Hi Ines,
Thank you for advises! ner.batch-train works now! You are correct, I used blank model. I didn’t understand it from user manual, my suggestion to high light it, at first run must use --output setting with model path.
Regarding JSONL file:
text: is string of product description from drug store. Includes DRUG name, volume, percent of active component, product form, manufacture etc.
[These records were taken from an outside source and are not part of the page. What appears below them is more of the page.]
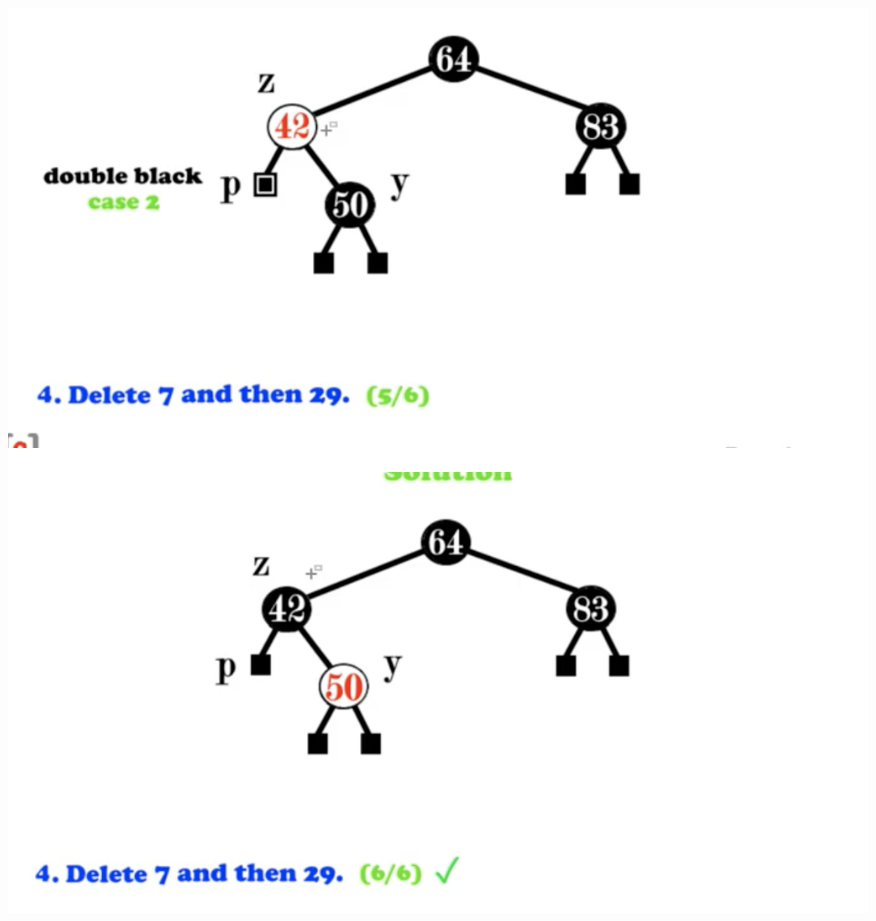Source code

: #### ![image-20210530153309545](Red-black_Tree.assets/image-20210530153309545.png)

![image-20210530153326012](Red-black_Tree.assets/image-20210530153326012.png)
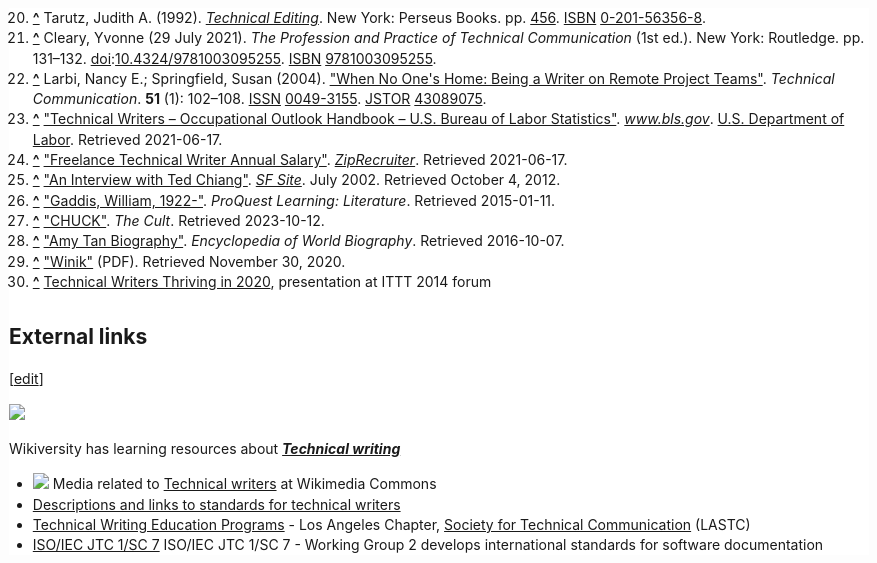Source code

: 20. **[^](#cite_ref-20)** Tarutz, Judith A. (1992). [*Technical Editing*](https://archive.org/details/technicalediting00taru). New York: Perseus Books. pp. [456](https://archive.org/details/technicalediting00taru/page/n483). [ISBN](/wiki/ISBN_(identifier) "ISBN (identifier)") [0-201-56356-8](/wiki/Special:BookSources/0-201-56356-8 "Special:BookSources/0-201-56356-8").
21. **[^](#cite_ref-21)** Cleary, Yvonne (29 July 2021). *The Profession and Practice of Technical Communication* (1st ed.). New York: Routledge. pp. 131–132. [doi](/wiki/Doi_(identifier) "Doi (identifier)"):[10.4324/9781003095255](https://doi.org/10.4324%2F9781003095255). [ISBN](/wiki/ISBN_(identifier) "ISBN (identifier)") [9781003095255](/wiki/Special:BookSources/9781003095255 "Special:BookSources/9781003095255").
22. **[^](#cite_ref-22)** Larbi, Nancy E.; Springfield, Susan (2004). ["When No One's Home: Being a Writer on Remote Project Teams"](https://www.jstor.org/stable/43089075). *Technical Communication*. **51** (1): 102–108. [ISSN](/wiki/ISSN_(identifier) "ISSN (identifier)") [0049-3155](https://search.worldcat.org/issn/0049-3155). [JSTOR](/wiki/JSTOR_(identifier) "JSTOR (identifier)") [43089075](https://www.jstor.org/stable/43089075).
23. **[^](#cite_ref-23)** ["Technical Writers – Occupational Outlook Handbook – U.S. Bureau of Labor Statistics"](https://www.bls.gov/ooh/media-and-communication/technical-writers.htm). *www.bls.gov*. [U.S. Department of Labor](/wiki/U.S._Department_of_Labor "U.S. Department of Labor"). Retrieved 2021-06-17.
24. **[^](#cite_ref-24)** ["Freelance Technical Writer Annual Salary"](https://www.ziprecruiter.com/Salaries/Freelance-Technical-Writer-Salary). *[ZipRecruiter](/wiki/ZipRecruiter "ZipRecruiter")*. Retrieved 2021-06-17.
25. **[^](#cite_ref-25)** ["An Interview with Ted Chiang"](http://www.sfsite.com/09b/tc136.htm). *[SF Site](/wiki/SF_Site "SF Site")*. July 2002. Retrieved October 4, 2012.
26. **[^](#cite_ref-26)** ["Gaddis, William, 1922-"](http://literature.proquestlearning.com/quick/printItemById.do?ItemID=bio5523%20pqllit_ref_lib&Print=yes). *ProQuest Learning: Literature*. Retrieved 2015-01-11.
27. **[^](#cite_ref-27)** ["CHUCK"](https://www.chuckpalahniuk.net/chuck). *The Cult*. Retrieved 2023-10-12.
28. **[^](#cite_ref-28)** ["Amy Tan Biography"](http://www.notablebiographies.com/St-Tr/Tan-Amy.html). *Encyclopedia of World Biography*. Retrieved 2016-10-07.
29. **[^](#cite_ref-29)** ["Winik"](http://www.ubalt.edu/cas/uploads/faculty-pdf/Winik_CV.pdf) (PDF). Retrieved November 30, 2020.
30. **[^](#cite_ref-Jacobs_30-0)** [Technical Writers Thriving in 2020](https://ittforum.files.wordpress.com/2015/06/eli-jacobs_tws-thriving-in-2020.pdf), presentation at ITTT 2014 forum

## External links

[[edit](/w/index.php?title=Technical_writer&action=edit&section=19 "Edit section: External links")]

[![](//upload.wikimedia.org/wikipedia/commons/thumb/0/0b/Wikiversity_logo_2017.svg/40px-Wikiversity_logo_2017.svg.png)](/wiki/File:Wikiversity_logo_2017.svg)

Wikiversity has learning resources about ***[Technical writing](https://en.wikiversity.org/wiki/Technical_writing "v:Technical writing")***

* [![](//upload.wikimedia.org/wikipedia/en/thumb/4/4a/Commons-logo.svg/20px-Commons-logo.svg.png)](/wiki/File:Commons-logo.svg) Media related to [Technical writers](https://commons.wikimedia.org/wiki/Category:Technical_writers "commons:Category:Technical writers") at Wikimedia Commons
* [Descriptions and links to standards for technical writers](http://cerys.wordpress.com/2011/11/28/user-documentation-standards/)
* [Technical Writing Education Programs](https://lastc.org/resources/educational-programs/) - Los Angeles Chapter, [Society for Technical Communication](/wiki/Society_for_Technical_Communication "Society for Technical Communication") (LASTC)
* [ISO/IEC JTC 1/SC 7](https://www.iso.org/committee/45086.html/) ISO/IEC JTC 1/SC 7 - Working Group 2 develops international standards for software documentation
It looks like:
{“text”:“эднит 20мг №28 таблетки гедеон рихтер”}
{“text”:“зитазониум 20мг №30 таблетки”}
{“text”:“aspirin №30 таблетки”}
{“text”:“aspirin c 20мг №10 таблетки”}
{“text”:“aspirin c forte 500мг №1 таблетки”}
{“text”:“aspirin c double effect 2mg №15 таблетки”}
also I have a list, with DRUG names, [‘эднит’, ‘зитазониум’, ‘aspirin’, ‘aspirin c forte’, ‘aspirin c forte’ , etc] i can put them into JSONL as label, according to link
but what next step is correct?
{“text”:“эднит 20мг №28 таблетки гедеон рихтер”,“spans”:[{“start”:0,“end”:1,“label”:“DRUG”}]}
{“text”:“зитазониум 20мг №30 таблетки”,“spans”:[{“start”:0,“end”:1,“label”:“DRUG”}]}
Also during ner.batch-train after manual annotation, have some confusion how proceed. Several DRUG names are single token and some are multi tokens:
aspirin c 20мг №10 таблетки - predict [aspirin c] - my turn [YES]
aspirin c forte 500мг №1 таблетки - predict [aspirin c] - my turn [what is better to use NO or SKIP?]